John Adams writing to Thomas Jefferson, Nov. 15, 1813 doubts we have the right version of the Ten Commandments, indeed explicitly doubts the accuracy of the Bible's text, and proposes an alternate version which might be the "authentic" Decalogue:
Among all your researches in Hebrew history and controversy, have you ever met a book the design of which is to prove that the ten commandments, as we have them in our Catechisms and hung up in our churches, were not the ten commandments written by the finger of God upon tables delivered to Moses on Mount Sinai, and broken by him in a passion with Aaron for his golden calf, nor those afterwards engraved by him on tables of stone; but a very different set of commandments?
[...]
1. Thou shalt not adore any other God. Therefore take heed not to enter into covenant with the inhabitants of the country; neither take for your sons their daughters in marriage. They would allure thee to the worship of false gods. Much less shall you in any place erect images.
2. The feast of unleavened bread shalt thou keep. Seven days shalt thou eat unleavened bread, at the time of the month Abib; to remember that about that time, I delivered thee from Egypt.
3. Every first born of the mother is mine; the male of thine herd, be it stock or flock.

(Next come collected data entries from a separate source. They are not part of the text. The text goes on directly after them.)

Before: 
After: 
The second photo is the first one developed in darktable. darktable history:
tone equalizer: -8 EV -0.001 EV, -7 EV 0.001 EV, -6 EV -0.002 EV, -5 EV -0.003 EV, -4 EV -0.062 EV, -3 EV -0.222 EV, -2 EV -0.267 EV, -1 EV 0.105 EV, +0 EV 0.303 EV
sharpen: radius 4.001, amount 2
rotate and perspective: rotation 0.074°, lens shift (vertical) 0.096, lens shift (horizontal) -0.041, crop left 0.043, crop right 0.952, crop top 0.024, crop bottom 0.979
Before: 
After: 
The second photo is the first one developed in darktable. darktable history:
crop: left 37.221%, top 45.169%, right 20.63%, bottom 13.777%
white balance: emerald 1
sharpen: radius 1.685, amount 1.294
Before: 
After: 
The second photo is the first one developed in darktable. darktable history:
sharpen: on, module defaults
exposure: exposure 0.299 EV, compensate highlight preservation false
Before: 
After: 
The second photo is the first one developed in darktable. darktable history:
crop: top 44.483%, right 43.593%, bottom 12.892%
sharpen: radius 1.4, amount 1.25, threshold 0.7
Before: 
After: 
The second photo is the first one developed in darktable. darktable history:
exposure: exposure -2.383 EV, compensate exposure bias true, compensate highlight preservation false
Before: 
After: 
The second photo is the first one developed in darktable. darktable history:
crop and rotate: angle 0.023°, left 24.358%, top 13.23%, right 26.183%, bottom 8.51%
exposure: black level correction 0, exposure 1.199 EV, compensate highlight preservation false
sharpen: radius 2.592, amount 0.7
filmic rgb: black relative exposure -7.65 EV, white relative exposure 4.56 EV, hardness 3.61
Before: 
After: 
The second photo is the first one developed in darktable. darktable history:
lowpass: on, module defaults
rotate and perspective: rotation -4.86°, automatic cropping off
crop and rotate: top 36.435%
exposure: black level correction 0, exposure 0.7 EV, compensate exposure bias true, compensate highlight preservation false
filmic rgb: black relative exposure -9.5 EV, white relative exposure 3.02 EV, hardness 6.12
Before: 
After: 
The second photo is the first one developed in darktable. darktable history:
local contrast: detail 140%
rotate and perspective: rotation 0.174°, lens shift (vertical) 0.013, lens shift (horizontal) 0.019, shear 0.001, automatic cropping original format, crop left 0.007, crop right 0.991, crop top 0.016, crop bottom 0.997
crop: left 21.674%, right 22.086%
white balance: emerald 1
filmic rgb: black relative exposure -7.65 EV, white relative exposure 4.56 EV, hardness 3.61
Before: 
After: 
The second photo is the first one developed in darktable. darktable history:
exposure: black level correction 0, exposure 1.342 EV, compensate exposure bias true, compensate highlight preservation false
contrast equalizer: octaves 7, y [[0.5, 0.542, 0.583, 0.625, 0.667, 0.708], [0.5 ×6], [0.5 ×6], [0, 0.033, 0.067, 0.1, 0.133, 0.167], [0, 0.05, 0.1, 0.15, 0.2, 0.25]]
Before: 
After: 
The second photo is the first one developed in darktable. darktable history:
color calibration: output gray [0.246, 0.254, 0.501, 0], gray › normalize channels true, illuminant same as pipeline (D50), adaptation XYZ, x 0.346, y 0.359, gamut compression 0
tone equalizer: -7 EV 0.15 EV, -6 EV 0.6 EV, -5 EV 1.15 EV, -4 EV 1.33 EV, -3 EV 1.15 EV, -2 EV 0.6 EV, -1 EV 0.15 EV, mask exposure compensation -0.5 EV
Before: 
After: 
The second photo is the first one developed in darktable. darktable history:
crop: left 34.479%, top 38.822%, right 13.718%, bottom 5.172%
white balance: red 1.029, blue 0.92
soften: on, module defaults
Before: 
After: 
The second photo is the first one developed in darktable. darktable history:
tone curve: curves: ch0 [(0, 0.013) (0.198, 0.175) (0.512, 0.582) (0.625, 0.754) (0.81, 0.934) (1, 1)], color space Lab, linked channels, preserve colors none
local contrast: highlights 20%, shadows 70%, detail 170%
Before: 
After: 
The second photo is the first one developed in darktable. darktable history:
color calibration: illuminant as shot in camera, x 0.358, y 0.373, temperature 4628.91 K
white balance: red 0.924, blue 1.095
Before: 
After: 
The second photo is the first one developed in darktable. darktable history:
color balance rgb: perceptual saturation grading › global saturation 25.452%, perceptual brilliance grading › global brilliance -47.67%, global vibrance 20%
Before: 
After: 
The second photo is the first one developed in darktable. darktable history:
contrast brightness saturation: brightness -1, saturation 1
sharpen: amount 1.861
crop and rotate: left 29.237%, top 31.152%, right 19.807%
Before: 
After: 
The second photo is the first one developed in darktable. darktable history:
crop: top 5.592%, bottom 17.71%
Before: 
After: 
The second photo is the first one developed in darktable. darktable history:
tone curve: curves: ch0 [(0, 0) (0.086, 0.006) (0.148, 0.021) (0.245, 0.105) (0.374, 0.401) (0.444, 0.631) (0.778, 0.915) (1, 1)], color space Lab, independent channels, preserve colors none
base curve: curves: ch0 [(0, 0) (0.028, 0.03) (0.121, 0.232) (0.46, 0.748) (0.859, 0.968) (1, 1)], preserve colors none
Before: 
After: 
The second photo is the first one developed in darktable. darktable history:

But you shall replace the first born of an ass with a sheep. The first born of your sons shall you redeem. No man shall appear before me with empty hands.
4. Six days shalt thou labor. The seventh day thou shalt rest from ploughing and gathering.
5. The feast of weeks shalt thou keep with the firstlings of the wheat harvest ; and the feast of harvesting at the end of the year.
6. Thrice in every year all male persons shall appear before the Lord. Nobody shall invade your country, as long as you obey this command.
7. Thou shalt not sacrifice the blood of a sacrifice of mine, upon leavened bread.
8. The sacrifice of the Passover shall not remain till the next day.
9. The firstlings of the produce of your land, thou shalt bring to the house of the Lord.
10. Thou shalt not boil the kid, while it is yet sucking.
And the Lord spake to Moses: Write those words, as after these words I made with you and with Israel a covenant.
[...]
When and where originated our ten commandments? The tables and the ark were lost. Authentic copies in few, if any hands; the ten Precepts could not be observed, and were little remembered. If the book of Deuteronomy was compiled, during or after the Babylonian captivity, from traditions, the error or amendment might come in those.
So, in debating public display of Ten Commandments & American Founding, ask those on the pro-display issue what the 10th Commandment is. And reply, no it's "Thou shalt not boil the kid, while it is yet sucking." So sayeth John Adams. But in any event, I would support public display of these Ten Commandments, replete with Adams' quotations doubting we have the right version of the Ten Commandments as written in the Bible.
As a matter of constitutional technicality the Summum folks may be in the wrong (or not). But what they are trying to do is as American as apple pie.